The Obama administration said that recent events demonstrate that Egypt is on “a difficult path’ towards democracy.
“We have engaged directly with the Egyptian government as they move forward on the difficult path towards greater democracy and rule of law, and we will continue to do so,” White House spokesman Jay Carney said Monday. “There needs to be a lasting solution to the conflict that we see in Egypt and it has to be a solution that adheres to the rights of all Egyptians.
While many secular Egyptian activists believe the US is bolstering Morsi’s Muslim Brotherhood, other observers suggest that Washington has no other option but to engage the authorities in Cairo, whichever party is in power.
“This is the kind of group that will be a pain to deal with for the United States, but it’s not al-Qaida; it’s not a security threat,” said Nathan Brown, a professor at George Washington University. “The biggest fear on the part of the (Obama) administration is a political breakdown in Egypt. They are worried that a collapse in the Egyptian state would be destabilizing on the region, and might allow the flow of arms and fighters among more radical movements in the region.”
The recent revelation of virulently anti-Semitic comments made by Morsi reportedly shocked U.S. officials, and legislators on Capitol Hill have expressed their reluctance to approve a $1 billion aid package for Cairo.
“How would the American people feel about cutting money to education programs here and giving money to a government that is anti-Semitic?” said Rep. Frank Wolf, R-Va., a member of the House Appropriations subcommittee that oversees funding to foreign governments.
“I don’t think the administration has any right to say they are going to grant this foreign aid because I think this Congress may very well condition it,” Wolf said. “I think there are a lot of questions, and I don’t think it’s a given.”

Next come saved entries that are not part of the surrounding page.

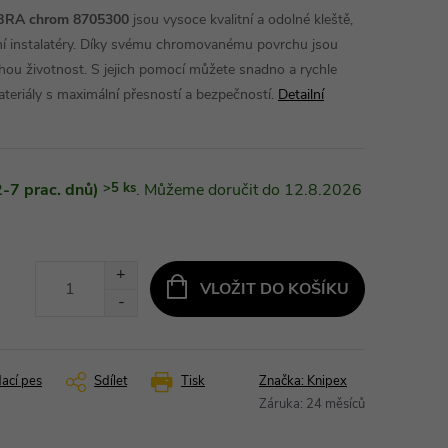
COBRA chrom 8705300
jsou vysoce kvalitní a odolné kleště,
ální instalatéry. Díky svému chromovanému povrchu jsou
ouhou životnost. S jejich pomocí můžete snadno a rychle
ateriály s maximální přesností a bezpečností.
Detailní
-7 prac. dnů)
>5 ks
12.8.2026
VLOŽIT DO KOŠÍKU
dací pes
Sdílet
Tisk
Značka:
Knipex
Záruka
:
24 měsíců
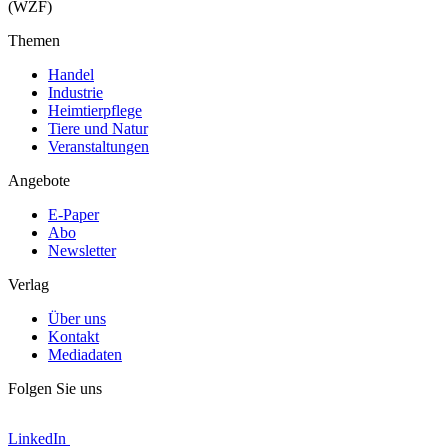
(WZF)
Themen
Handel
Industrie
Heimtierpflege
Tiere und Natur
Veranstaltungen
Angebote
E-Paper
Abo
Newsletter
Verlag
Über uns
Kontakt
Mediadaten
Folgen Sie uns
LinkedIn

A day after Morsi declared a state of emergency in three violence-stricken provinces, the country’s largest opposition bloc declared that it would not participate in a national dialogue to discuss a unified response to the unrest, the Project on Middle East Democracy reports:
Mohamed El Baradei, a leading member of the National Salvation Front, stated Monday, ”The dialogue to which the president invited us is to do with form and not content,” echoing the sentiment among opposition members that dialogue with Morsi’s government would not produce serious compromise. National Salvation Front leaders insist that President Morsi must first name a commission to amend the country’s controversial constitution and appoint a national unity government before talks can be held.
”We support any dialogue if it has a clear agenda that can shepherd the nation to the shores of safety,” El Baradei said.
Egypt is becoming increasingly polarized under the Brotherhood’s leadership, in large part due to the newly adopted constitution, says political scientist Amar Ali Hassan.
“Before the revolution, to openly speak in a derogatory fashion about the Muslim Brotherhood or the Salafis was simply not accepted by the population, as this was the equivalent of insulting Islam,” he tells Qantara.de.
“Things have since changed radically. People in the cafés and out on the squares are explicitly demanding that intellectuals now criticize them,” he says. “They want us to uncover scandals and expose propaganda. This used to be unthinkable. Such demands have only been voiced since the Muslim Brotherhood has been in power.”